J’ai passé trois heures délicieuses en compagnie d’Anny Duperey... en lisant ses Chats de hasard. Ce récit n’est pas un roman – ni vraiment un essai ou une autobiographie. ( J’ai déjà évoqué ici, en son temps, Le voile noir, dans lequel la comédienne relate la mort accidentelle de ses parents alors qu’elle n’avait que huit ans. )
En préambule, Anny Duperey explique ici à ses lecteurs qu’il y a sans doute des gens à chiens et des gens à chats. Souvent, ceux qui aiment les chiens attendent d’eux de l’amour, de la fidélité... ils deviennent « un maître à qui il faudra obéir ».
Ceux qui préfèrent les chats n’attendent en général rien d’eux : le chat n’a pas de maître, il n’a pas besoin d’obéir. Ceux qui les aiment sont habituellement tolérants, attentifs, calmes – et ils affectionnent d’instinct animal qui le sent aussitôt et, dès lors, risque de les adopter et de leur être alors fidèle.
Ici, Anny Duperey évoque en vrac ses rapports avec les animaux, en livrant ici ou là des anecdotes puisées au cours de sa vie. Elevée par l’une de ses grands-mères dans une banlieue déshéritée de Rouen, elle a longtemps côtoyé... treize chats !
Et elle en a ensuite été privée pendant vingt ans. Privée ? Pas vraiment.
Car c’était un choix de sa part : ses activités, son métier, ses déplacements ne lui permettaient pas d’avoir le moindre animal de compagnie, elle les respecte trop pour cela.
Mais un jour, alors qu’elle se consacrait à l’écriture dans un petit deux pièces pourvu d’un jardin de curé, elle a vu atterrir sur son bureau un petit chat gris de cinq ou six mois, venu lui rendre visite depuis la ferme voisine. Peu à peu, le chat s’est imposé, installé chez elle et il l’a adoptée. Elle a fini par comprendre qu’elle devait le prendre en charge – et l’assumer. Elle l’a appelé Titi, c’était un chartreux.

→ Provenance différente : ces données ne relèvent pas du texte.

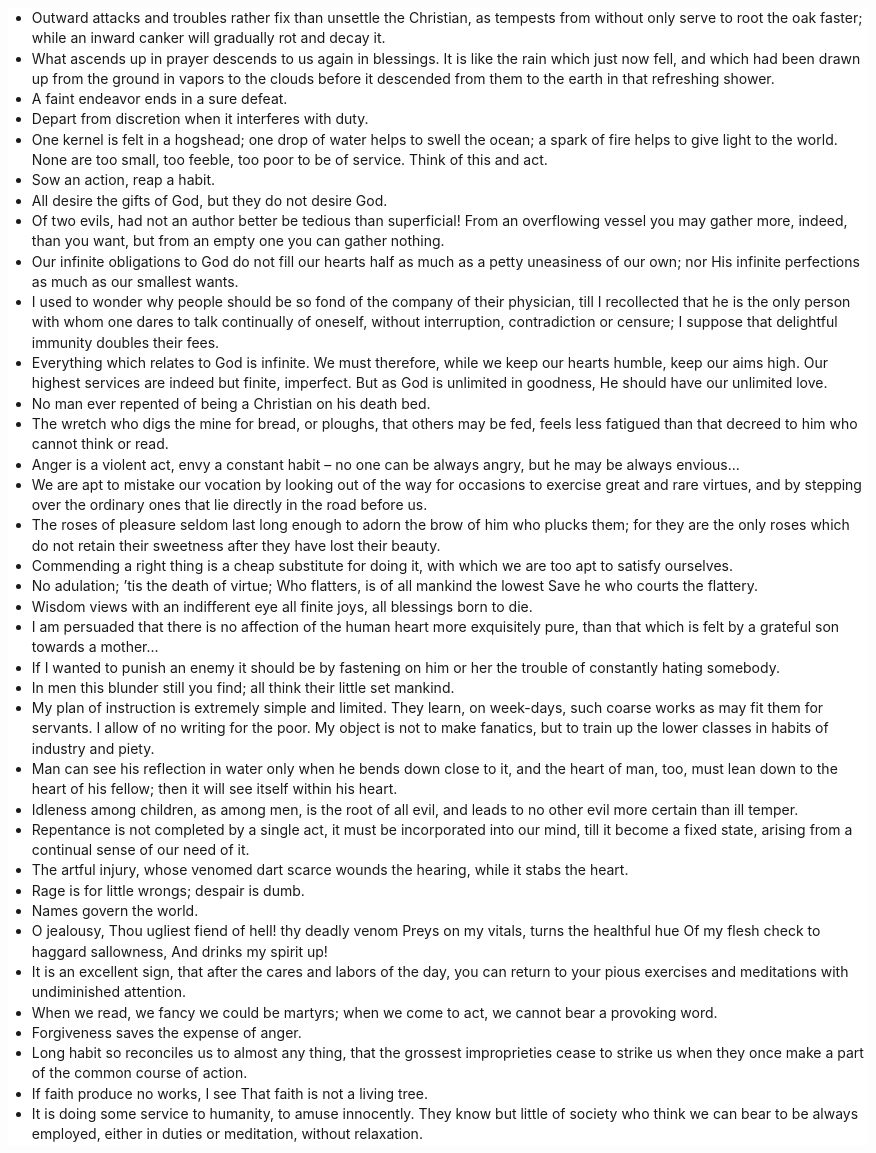  - Outward attacks and troubles rather fix than unsettle the Christian, as tempests from without only serve to root the oak faster; while an inward canker will gradually rot and decay it.
 - What ascends up in prayer descends to us again in blessings. It is like the rain which just now fell, and which had been drawn up from the ground in vapors to the clouds before it descended from them to the earth in that refreshing shower.
 - A faint endeavor ends in a sure defeat.
 - Depart from discretion when it interferes with duty.
 - One kernel is felt in a hogshead; one drop of water helps to swell the ocean; a spark of fire helps to give light to the world. None are too small, too feeble, too poor to be of service. Think of this and act.
 - Sow an action, reap a habit.
 - All desire the gifts of God, but they do not desire God.
 - Of two evils, had not an author better be tedious than superficial! From an overflowing vessel you may gather more, indeed, than you want, but from an empty one you can gather nothing.
 - Our infinite obligations to God do not fill our hearts half as much as a petty uneasiness of our own; nor His infinite perfections as much as our smallest wants.
 - I used to wonder why people should be so fond of the company of their physician, till I recollected that he is the only person with whom one dares to talk continually of oneself, without interruption, contradiction or censure; I suppose that delightful immunity doubles their fees.
 - Everything which relates to God is infinite. We must therefore, while we keep our hearts humble, keep our aims high. Our highest services are indeed but finite, imperfect. But as God is unlimited in goodness, He should have our unlimited love.
 - No man ever repented of being a Christian on his death bed.
 - The wretch who digs the mine for bread, or ploughs, that others may be fed, feels less fatigued than that decreed to him who cannot think or read.
 - Anger is a violent act, envy a constant habit – no one can be always angry, but he may be always envious...
 - We are apt to mistake our vocation by looking out of the way for occasions to exercise great and rare virtues, and by stepping over the ordinary ones that lie directly in the road before us.
 - The roses of pleasure seldom last long enough to adorn the brow of him who plucks them; for they are the only roses which do not retain their sweetness after they have lost their beauty.
 - Commending a right thing is a cheap substitute for doing it, with which we are too apt to satisfy ourselves.
 - No adulation; ’tis the death of virtue; Who flatters, is of all mankind the lowest Save he who courts the flattery.
 - Wisdom views with an indifferent eye all finite joys, all blessings born to die.
 - I am persuaded that there is no affection of the human heart more exquisitely pure, than that which is felt by a grateful son towards a mother...
 - If I wanted to punish an enemy it should be by fastening on him or her the trouble of constantly hating somebody.
 - In men this blunder still you find; all think their little set mankind.
 - My plan of instruction is extremely simple and limited. They learn, on week-days, such coarse works as may fit them for servants. I allow of no writing for the poor. My object is not to make fanatics, but to train up the lower classes in habits of industry and piety.
 - Man can see his reflection in water only when he bends down close to it, and the heart of man, too, must lean down to the heart of his fellow; then it will see itself within his heart.
 - Idleness among children, as among men, is the root of all evil, and leads to no other evil more certain than ill temper.
 - Repentance is not completed by a single act, it must be incorporated into our mind, till it become a fixed state, arising from a continual sense of our need of it.
 - The artful injury, whose venomed dart scarce wounds the hearing, while it stabs the heart.
 - Rage is for little wrongs; despair is dumb.
 - Names govern the world.
 - O jealousy, Thou ugliest fiend of hell! thy deadly venom Preys on my vitals, turns the healthful hue Of my flesh check to haggard sallowness, And drinks my spirit up!
 - It is an excellent sign, that after the cares and labors of the day, you can return to your pious exercises and meditations with undiminished attention.
 - When we read, we fancy we could be martyrs; when we come to act, we cannot bear a provoking word.
 - Forgiveness saves the expense of anger.
 - Long habit so reconciles us to almost any thing, that the grossest improprieties cease to strike us when they once make a part of the common course of action.
 - If faith produce no works, I see That faith is not a living tree.
 - It is doing some service to humanity, to amuse innocently. They know but little of society who think we can bear to be always employed, either in duties or meditation, without relaxation.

Oui, c’est ainsi. Et c’est également ainsi que notre propre famille a vu arriver des chats dans notre vie : un chien, on l’adopte, mais un chat, c’est lui qui vous choisit.
Anny Duperey relate quelques souvenirs étonnants…
Celui d’un repas pris chez Jean-Louis Barrault et Madeleine Renaud, au cours duquel les animaux familiers des deux comédiens étaient à table au même titre que leurs convives !
Celui d’un aveu de Jean Mercure ( un grand metteur en scène ) qui, à la suite d’une visite dans une entreprise d’animaux élevés en batterie, en pleurait de dégoût. Un précurseur, car si Les chats de hasard date de 1999, l’anecdote est bien plus vieille encore – 1971, époque où il mettait en scène avec l’auteure La guerre de Troie n’aura pas lieu !
Anny Duperey évoque le sort d’animaux qu’elle a tenté de sauver ; un oiseau, un pigeon ( Chichi ), un écureuil – qui n’a pas survécu. Et elle nous offre le discours, imaginaire mais plausible, de chacune de ses deux grands-mères, l’une qui vivait à la dure et tuait ( sans haine aucune ! ) poules et lapins pour les manger, l’autre qui était entourée d’animaux jour et nuit, une « mamie-gâteau » tolérante et généreuse.
Deux discours opposés, et pourtant aussi raisonnables et justifiés l’un que l’autre.
Elle nous parle enfin, longuement, d’un chat étonnamment intelligent : Missoui, un chat « qui était quelqu’un ». Un animal irremplaçable, dont la perte est aussi ( et parfois bien davantage encore ) épouvantable que celle d’un oncle ou d’un cousin. Parce qu’un animal familier est souvent l’être qui vous est le plus proche. Des liens étonnants finissent par se tisser avec lui.
Aussi, avant d’adopter ( ou de se faire adopter ) par un animal en général et un chat en particulier, il faut être tout à fait conscient... qu’il va sans doute mourir avant vous. Et que sa perte risque d’être très douloureuse.
Un chef d’œuvre, cet ouvrage ? Non, pas le moins du monde – je dirais même que c’est là un récit mineur, parfois superficiel et un peu décousu.
Mais les réflexions d’Anny Duperey ( qui souvent tourne autour de son sujet, quitte à s’en éloigner pour livrer des considérations personnelles ) sont touchantes, pertinentes.
Cependant, il y a fort à penser qu’elles toucheront en priorité les amoureux des chats.
Et les écrivains. Deux espèces qui parfois n’en font qu’une...
Lu dans sa version grand format, avec une couverture très colorée et des illustrations ( au trait ) de l’auteure. Très beau papier et une présentation quasi luxueuse.